_About this exercise_:
Reproduce the text of the material below with "Specificaties" swapped for "Technische gegevens" and every other line left unchanged. Omit the pictures from your answer.
........
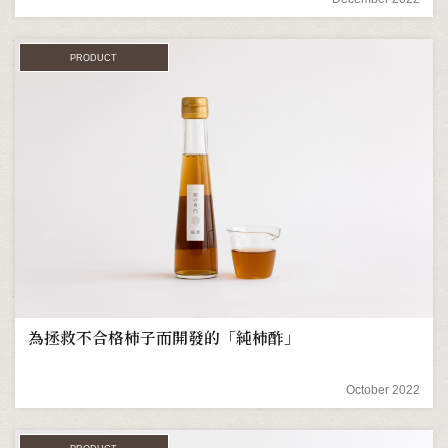
PRODUCT
為拯救不合格柿子而開發的「純柿酢」
October 2022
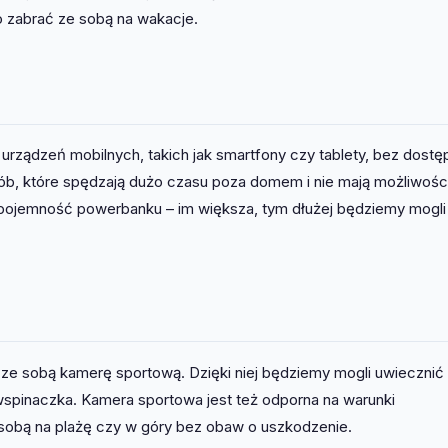
o zabrać ze sobą na wakacje.
urządzeń mobilnych, takich jak smartfony czy tablety, bez dostę
sób, które spędzają dużo czasu poza domem i nie mają możliwośc
pojemność powerbanku – im większa, tym dłużej będziemy mogli
 ze sobą kamerę sportową. Dzięki niej będziemy mogli uwiecznić
 wspinaczka. Kamera sportowa jest też odporna na warunki
sobą na plażę czy w góry bez obaw o uszkodzenie.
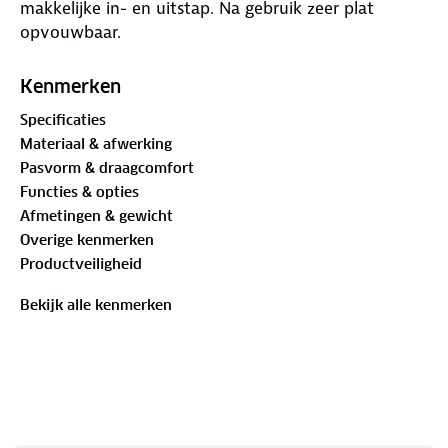
makkelijke in- en uitstap. Na gebruik zeer plat
opvouwbaar.
Kenmerken
Specificaties
Materiaal & afwerking
Pasvorm & draagcomfort
Functies & opties
Afmetingen & gewicht
Overige kenmerken
Productveiligheid
Bekijk alle kenmerken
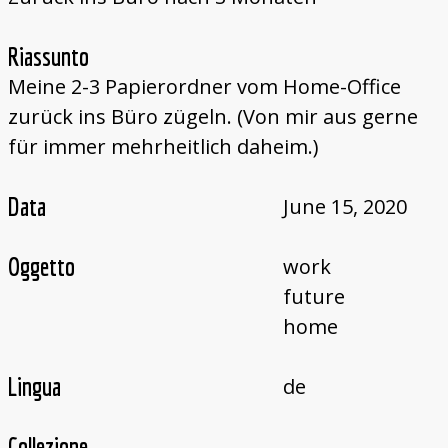
Riassunto
Meine 2-3 Papierordner vom Home-Office
zurück ins Büro zügeln. (Von mir aus gerne
für immer mehrheitlich daheim.)
Data
June 15, 2020
Oggetto
work
future
home
Lingua
de
Collezione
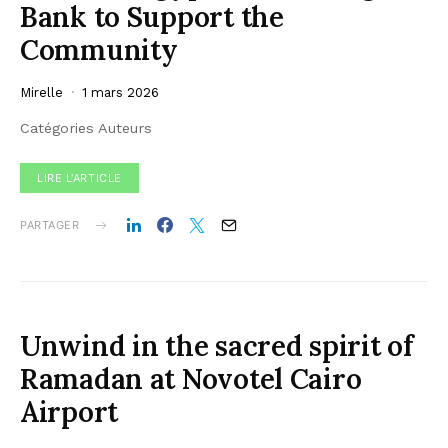
Bank to Support the
Community
Mirelle
1 mars 2026
Catégories Auteurs
LIRE L'ARTICLE
PARTAGER
Unwind in the sacred spirit of
Ramadan at Novotel Cairo
Airport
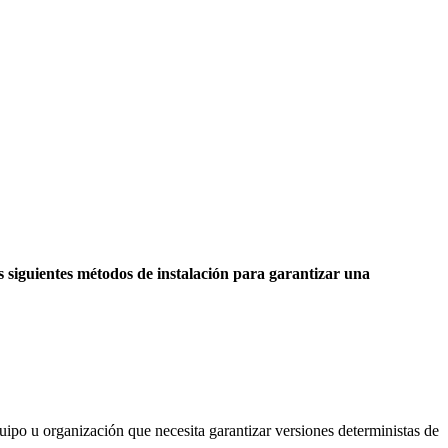
 siguientes métodos de instalación para garantizar una
quipo u organización que necesita garantizar versiones deterministas de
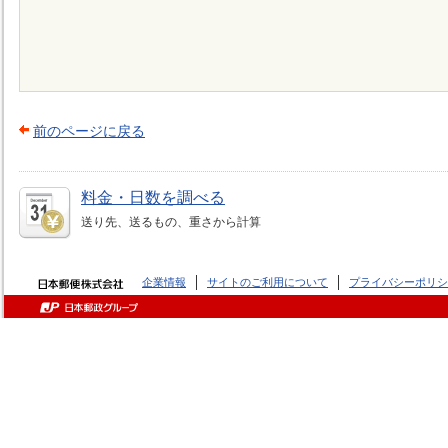
前のページに戻る
料金・日数を調べる
送り先、送るもの、重さから計算
企業情報
サイトのご利用について
プライバシーポリシ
........
_Solved problem_:
PRODUCT
為拯救不合格柿子而開發的「純柿酢」
October 2022
o zabrać ze sobą na wakacje.
urządzeń mobilnych, takich jak smartfony czy tablety, bez dostę
sób, które spędzają dużo czasu poza domem i nie mają możliwośc
pojemność powerbanku – im większa, tym dłużej będziemy mogli
 ze sobą kamerę sportową. Dzięki niej będziemy mogli uwiecznić
 wspinaczka. Kamera sportowa jest też odporna na warunki
sobą na plażę czy w góry bez obaw o uszkodzenie.
makkelijke in- en uitstap. Na gebruik zeer plat
opvouwbaar.
Kenmerken
Technische gegevens
Materiaal & afwerking
Pasvorm & draagcomfort
Functies & opties
Afmetingen & gewicht
Overige kenmerken
Productveiligheid
Bekijk alle kenmerken
Riassunto
Meine 2-3 Papierordner vom Home-Office
zurück ins Büro zügeln. (Von mir aus gerne
für immer mehrheitlich daheim.)
Data
June 15, 2020
Oggetto
work
future
home
Lingua
de
Collezione
Bank to Support the
Community
Mirelle
1 mars 2026
Catégories Auteurs
LIRE L'ARTICLE
PARTAGER
Unwind in the sacred spirit of
Ramadan at Novotel Cairo
Airport
 siguientes métodos de instalación para garantizar una
quipo u organización que necesita garantizar versiones deterministas de
前のページに戻る
料金・日数を調べる
送り先、送るもの、重さから計算
企業情報
サイトのご利用について
プライバシーポリシ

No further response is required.